Records from a dataset
=-=-=

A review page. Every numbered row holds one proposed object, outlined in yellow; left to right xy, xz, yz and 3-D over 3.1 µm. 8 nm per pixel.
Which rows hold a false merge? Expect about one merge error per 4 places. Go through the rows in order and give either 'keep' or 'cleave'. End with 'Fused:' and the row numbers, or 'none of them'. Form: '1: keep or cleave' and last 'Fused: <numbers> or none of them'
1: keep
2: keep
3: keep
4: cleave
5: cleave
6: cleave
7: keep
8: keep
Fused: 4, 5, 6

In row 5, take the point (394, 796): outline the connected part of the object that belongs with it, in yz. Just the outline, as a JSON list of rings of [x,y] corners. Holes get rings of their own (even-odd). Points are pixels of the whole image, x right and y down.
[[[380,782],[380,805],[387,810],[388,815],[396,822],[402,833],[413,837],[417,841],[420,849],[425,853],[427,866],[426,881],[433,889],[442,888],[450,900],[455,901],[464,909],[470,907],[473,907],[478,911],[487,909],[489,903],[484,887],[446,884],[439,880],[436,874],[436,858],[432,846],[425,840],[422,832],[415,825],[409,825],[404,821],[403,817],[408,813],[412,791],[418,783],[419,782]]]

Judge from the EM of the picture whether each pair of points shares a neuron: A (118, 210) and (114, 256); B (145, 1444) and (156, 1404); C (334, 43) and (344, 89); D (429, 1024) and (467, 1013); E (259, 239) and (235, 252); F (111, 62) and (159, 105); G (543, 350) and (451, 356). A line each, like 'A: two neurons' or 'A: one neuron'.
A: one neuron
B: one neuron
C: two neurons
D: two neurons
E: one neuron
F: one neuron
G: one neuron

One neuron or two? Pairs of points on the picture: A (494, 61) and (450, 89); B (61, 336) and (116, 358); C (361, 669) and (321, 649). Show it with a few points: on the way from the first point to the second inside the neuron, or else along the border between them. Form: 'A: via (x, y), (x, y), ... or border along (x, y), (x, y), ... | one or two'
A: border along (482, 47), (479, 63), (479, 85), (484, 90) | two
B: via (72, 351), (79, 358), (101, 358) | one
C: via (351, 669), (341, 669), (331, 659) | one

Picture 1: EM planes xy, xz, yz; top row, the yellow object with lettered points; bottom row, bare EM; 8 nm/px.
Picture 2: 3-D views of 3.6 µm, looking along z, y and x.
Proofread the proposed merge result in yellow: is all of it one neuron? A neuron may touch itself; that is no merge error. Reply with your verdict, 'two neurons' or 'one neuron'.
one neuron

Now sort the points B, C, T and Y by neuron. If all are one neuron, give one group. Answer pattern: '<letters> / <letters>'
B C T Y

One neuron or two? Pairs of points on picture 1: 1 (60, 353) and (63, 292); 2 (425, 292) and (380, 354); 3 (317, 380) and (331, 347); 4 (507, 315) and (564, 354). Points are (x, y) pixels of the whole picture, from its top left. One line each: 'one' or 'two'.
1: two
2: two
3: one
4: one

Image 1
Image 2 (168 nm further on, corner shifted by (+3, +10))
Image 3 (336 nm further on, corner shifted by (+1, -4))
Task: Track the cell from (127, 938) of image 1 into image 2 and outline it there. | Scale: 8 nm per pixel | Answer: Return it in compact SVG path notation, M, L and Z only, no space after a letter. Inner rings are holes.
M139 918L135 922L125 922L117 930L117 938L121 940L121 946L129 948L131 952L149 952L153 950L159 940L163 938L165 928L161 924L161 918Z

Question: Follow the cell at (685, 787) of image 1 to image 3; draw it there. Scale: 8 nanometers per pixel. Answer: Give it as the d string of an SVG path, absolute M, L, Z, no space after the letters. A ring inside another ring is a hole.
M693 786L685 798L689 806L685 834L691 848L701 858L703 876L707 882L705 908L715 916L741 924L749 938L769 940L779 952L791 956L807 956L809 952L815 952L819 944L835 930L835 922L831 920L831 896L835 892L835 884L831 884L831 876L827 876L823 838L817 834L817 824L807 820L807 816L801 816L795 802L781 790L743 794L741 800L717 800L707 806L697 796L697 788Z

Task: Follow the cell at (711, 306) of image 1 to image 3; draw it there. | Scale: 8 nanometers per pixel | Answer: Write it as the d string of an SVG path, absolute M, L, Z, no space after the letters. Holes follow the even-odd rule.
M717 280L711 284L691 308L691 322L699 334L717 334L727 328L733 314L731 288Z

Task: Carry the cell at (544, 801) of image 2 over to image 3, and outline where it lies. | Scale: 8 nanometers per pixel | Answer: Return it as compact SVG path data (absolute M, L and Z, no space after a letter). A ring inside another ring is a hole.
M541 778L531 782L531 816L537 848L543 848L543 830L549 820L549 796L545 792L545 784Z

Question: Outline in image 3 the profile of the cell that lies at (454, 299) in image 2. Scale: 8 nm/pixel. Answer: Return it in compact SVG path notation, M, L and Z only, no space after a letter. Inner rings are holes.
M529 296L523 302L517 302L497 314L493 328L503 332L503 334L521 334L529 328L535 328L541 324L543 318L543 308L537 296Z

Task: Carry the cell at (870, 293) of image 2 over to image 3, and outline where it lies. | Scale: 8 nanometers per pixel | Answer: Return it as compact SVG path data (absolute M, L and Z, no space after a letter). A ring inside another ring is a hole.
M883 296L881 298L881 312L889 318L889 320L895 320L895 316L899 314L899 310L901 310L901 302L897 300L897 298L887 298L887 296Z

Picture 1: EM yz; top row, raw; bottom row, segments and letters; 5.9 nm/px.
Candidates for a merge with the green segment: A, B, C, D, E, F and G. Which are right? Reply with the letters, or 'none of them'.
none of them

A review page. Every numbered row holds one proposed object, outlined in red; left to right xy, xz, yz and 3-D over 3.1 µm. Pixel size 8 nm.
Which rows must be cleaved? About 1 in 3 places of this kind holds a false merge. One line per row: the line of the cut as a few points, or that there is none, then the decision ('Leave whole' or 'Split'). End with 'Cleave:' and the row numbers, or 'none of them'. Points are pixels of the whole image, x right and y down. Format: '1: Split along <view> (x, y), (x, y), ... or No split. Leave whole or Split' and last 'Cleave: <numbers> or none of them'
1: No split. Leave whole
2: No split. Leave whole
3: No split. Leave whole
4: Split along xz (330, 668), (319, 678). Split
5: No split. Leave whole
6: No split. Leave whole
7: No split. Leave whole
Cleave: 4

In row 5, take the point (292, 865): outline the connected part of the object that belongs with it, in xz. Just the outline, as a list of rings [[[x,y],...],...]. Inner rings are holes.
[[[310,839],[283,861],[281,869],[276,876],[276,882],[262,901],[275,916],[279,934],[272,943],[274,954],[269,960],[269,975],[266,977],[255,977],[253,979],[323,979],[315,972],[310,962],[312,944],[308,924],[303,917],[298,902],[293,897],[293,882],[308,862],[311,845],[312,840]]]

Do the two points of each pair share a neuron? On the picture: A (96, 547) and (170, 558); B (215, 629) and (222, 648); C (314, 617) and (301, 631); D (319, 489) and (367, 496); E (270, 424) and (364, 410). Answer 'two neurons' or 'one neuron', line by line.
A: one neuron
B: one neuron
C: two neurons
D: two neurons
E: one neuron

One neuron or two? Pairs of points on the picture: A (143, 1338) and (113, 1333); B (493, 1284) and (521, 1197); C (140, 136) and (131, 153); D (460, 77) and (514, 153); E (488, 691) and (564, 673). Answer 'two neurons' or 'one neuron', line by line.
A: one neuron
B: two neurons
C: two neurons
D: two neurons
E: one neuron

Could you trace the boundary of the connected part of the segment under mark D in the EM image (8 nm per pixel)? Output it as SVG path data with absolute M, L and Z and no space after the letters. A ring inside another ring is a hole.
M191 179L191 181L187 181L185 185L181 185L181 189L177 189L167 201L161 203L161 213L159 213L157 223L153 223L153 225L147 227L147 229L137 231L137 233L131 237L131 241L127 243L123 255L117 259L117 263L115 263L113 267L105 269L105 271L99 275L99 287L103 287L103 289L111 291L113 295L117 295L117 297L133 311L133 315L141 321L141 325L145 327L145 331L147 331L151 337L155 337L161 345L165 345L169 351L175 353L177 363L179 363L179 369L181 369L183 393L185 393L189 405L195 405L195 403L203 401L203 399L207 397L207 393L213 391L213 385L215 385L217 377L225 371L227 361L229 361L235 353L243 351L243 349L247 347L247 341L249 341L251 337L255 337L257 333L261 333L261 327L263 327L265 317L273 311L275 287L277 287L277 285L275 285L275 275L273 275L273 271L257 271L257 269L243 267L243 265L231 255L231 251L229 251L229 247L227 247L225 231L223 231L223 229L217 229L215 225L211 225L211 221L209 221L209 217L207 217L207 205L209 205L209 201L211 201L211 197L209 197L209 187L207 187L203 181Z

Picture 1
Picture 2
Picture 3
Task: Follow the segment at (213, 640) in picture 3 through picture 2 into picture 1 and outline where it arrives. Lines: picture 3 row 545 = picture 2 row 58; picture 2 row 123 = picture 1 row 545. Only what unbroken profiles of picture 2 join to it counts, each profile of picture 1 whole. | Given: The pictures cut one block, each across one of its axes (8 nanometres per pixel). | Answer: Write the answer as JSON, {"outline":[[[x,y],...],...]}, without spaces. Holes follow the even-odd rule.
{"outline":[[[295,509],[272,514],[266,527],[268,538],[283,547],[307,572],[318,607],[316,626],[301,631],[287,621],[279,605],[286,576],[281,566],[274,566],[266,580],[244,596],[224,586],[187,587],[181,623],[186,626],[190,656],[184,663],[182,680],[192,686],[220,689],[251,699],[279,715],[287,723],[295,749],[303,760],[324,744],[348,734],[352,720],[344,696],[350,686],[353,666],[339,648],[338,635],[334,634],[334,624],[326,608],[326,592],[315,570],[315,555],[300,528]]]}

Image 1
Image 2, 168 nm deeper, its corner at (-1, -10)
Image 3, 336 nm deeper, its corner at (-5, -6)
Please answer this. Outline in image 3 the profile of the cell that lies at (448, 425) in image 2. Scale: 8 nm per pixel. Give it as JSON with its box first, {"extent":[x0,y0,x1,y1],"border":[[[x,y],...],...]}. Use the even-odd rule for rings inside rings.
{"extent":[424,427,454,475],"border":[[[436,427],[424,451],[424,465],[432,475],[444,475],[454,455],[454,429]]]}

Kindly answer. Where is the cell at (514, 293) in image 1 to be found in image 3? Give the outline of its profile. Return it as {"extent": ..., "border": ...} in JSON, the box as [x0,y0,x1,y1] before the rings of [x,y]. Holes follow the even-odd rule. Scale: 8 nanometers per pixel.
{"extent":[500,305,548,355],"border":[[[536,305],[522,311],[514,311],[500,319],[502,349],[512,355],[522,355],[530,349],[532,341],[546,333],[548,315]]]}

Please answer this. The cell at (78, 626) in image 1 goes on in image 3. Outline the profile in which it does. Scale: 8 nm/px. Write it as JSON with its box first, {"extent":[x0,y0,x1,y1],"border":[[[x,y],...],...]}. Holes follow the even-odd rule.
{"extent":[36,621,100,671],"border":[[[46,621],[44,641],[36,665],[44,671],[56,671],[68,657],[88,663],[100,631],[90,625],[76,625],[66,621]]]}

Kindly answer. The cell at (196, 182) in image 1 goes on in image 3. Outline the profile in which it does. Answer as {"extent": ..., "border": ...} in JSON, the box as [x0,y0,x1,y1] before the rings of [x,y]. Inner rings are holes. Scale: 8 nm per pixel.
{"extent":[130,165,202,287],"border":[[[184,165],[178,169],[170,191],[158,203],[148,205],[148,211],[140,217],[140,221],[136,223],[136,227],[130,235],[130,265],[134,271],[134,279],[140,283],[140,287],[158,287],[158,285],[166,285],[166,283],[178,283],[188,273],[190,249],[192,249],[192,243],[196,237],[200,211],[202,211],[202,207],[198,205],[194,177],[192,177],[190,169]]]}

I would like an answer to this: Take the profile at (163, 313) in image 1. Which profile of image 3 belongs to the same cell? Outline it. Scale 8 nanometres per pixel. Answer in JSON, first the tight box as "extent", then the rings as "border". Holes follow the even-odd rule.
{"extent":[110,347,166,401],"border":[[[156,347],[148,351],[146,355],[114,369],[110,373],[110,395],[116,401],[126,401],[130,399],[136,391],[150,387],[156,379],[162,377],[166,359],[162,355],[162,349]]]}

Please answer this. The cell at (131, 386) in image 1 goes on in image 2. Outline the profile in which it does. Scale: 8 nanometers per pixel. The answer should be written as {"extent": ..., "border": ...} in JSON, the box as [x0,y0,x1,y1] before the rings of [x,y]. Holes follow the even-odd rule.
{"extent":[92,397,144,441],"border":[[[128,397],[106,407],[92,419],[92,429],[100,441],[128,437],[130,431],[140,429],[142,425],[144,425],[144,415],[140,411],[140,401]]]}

=-=-=

What is expected » Copy out the lines of the data where the word "deeper" can be found.

Solution to this problem »
Image 2, 168 nm deeper, its corner at (-1, -10)
Image 3, 336 nm deeper, its corner at (-5, -6)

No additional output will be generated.